Discover magazine has a fascinating article in the July/August 2009 issue called “Out of the Past” by Kathleen McGowan, discussing the changes in memory study.  I’d link it here, but it’s not up on the Discover site yet (if it ever will be).

First, I’ll preface this by reminding everyone that we’re made up of an entirely different set of molecules than we were composed of as babies.  This begs the question, “Who exactly are we, if our bodies have had multiple turnovers?”  Does this reduce us to a pile of elements, molecules, chemicals, and reactions between them?

It’s something to think about anyway.

Now we get to memory.  What if I were to tell you that memory is simply made up of chemicals doing their thing?

McGowan begins with an example of someone trying to alter her memory.  Rita Magil was experiencing post-traumatic stress disorder (PTSD) after a vicious car accident.  She wished to get rid of the memories, or at least lessen them, so they wouldn’t broadside her during the day (no pun intended).  “‘PTSD really can be characterized as a disorder of memory,’ says McGill University psychologist Alain Brunet, who studies and treats psychological trauma.  ‘It’s about what you wish to forget and what you cannot forget.’  This kind of memory is not misty and watercolored.  It is relentless.”

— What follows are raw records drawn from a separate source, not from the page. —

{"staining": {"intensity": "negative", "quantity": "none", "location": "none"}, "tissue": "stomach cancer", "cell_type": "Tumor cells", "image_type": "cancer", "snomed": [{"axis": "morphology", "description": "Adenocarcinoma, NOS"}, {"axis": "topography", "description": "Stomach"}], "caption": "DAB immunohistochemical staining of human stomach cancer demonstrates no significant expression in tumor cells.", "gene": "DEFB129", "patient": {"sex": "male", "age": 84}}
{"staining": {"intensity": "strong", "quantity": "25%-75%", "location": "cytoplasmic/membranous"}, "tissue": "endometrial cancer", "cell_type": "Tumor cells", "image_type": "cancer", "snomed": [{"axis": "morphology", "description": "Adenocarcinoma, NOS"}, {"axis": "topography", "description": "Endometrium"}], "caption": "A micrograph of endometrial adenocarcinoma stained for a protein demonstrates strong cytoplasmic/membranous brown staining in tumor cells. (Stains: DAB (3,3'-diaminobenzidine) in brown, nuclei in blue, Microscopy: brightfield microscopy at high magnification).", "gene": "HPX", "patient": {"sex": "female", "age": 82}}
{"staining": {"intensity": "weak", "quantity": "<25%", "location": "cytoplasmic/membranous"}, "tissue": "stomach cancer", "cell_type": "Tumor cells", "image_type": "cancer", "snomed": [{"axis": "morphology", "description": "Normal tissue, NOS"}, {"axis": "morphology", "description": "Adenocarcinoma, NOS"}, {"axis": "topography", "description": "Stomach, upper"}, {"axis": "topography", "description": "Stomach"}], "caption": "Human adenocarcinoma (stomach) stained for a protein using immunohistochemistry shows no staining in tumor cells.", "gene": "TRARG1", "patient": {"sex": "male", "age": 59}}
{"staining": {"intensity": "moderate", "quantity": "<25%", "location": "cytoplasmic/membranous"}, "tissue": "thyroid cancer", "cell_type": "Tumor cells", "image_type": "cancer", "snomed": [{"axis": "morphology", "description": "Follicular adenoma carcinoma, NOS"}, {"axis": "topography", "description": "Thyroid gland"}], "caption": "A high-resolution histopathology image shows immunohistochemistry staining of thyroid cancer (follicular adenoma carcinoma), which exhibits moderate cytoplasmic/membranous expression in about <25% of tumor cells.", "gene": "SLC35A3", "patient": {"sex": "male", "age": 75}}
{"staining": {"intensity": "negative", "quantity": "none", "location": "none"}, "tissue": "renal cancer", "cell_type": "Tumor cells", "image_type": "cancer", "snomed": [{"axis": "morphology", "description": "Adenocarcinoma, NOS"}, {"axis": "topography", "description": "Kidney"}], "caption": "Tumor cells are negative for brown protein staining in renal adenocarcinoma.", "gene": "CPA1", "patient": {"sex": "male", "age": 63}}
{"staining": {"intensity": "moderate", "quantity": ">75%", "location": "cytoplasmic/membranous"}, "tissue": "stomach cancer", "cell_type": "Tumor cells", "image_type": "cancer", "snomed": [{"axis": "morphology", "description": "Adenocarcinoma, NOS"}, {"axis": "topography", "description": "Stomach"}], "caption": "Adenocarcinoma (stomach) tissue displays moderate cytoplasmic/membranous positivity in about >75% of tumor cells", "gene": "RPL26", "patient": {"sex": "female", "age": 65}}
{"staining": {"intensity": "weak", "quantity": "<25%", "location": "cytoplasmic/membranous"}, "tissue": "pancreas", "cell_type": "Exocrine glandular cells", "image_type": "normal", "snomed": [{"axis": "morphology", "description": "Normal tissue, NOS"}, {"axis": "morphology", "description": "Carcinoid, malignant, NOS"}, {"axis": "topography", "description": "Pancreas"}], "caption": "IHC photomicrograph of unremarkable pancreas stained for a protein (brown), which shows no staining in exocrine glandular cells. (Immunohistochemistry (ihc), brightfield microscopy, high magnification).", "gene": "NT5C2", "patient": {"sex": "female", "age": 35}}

“Magil saw Brunet’s ad for an experimental treatment for PTSD, and she volunteered.  She took a low dose of a common blood-pressure drug, propranolol, that reduces activity in the amygdala, a part of the brain that processes emotions.  Then she listened to a taped re-creation of her car accident.  She had relived that day in her mind a thousand times.  The difference this time was that the drug broke the link between her factual memory and her emotional memory.  Propranolol blocks the action of adrenaline, so it prevented her from tensing up and getting anxious.  By having Magil think about the accident while the drug was in her body, Brunet hoped to permanently change how she remembered the crash.  It worked.  She did not forget the accident but was actively able to reshape her memory of the event, stripping away the terror while leaving the facts behind.”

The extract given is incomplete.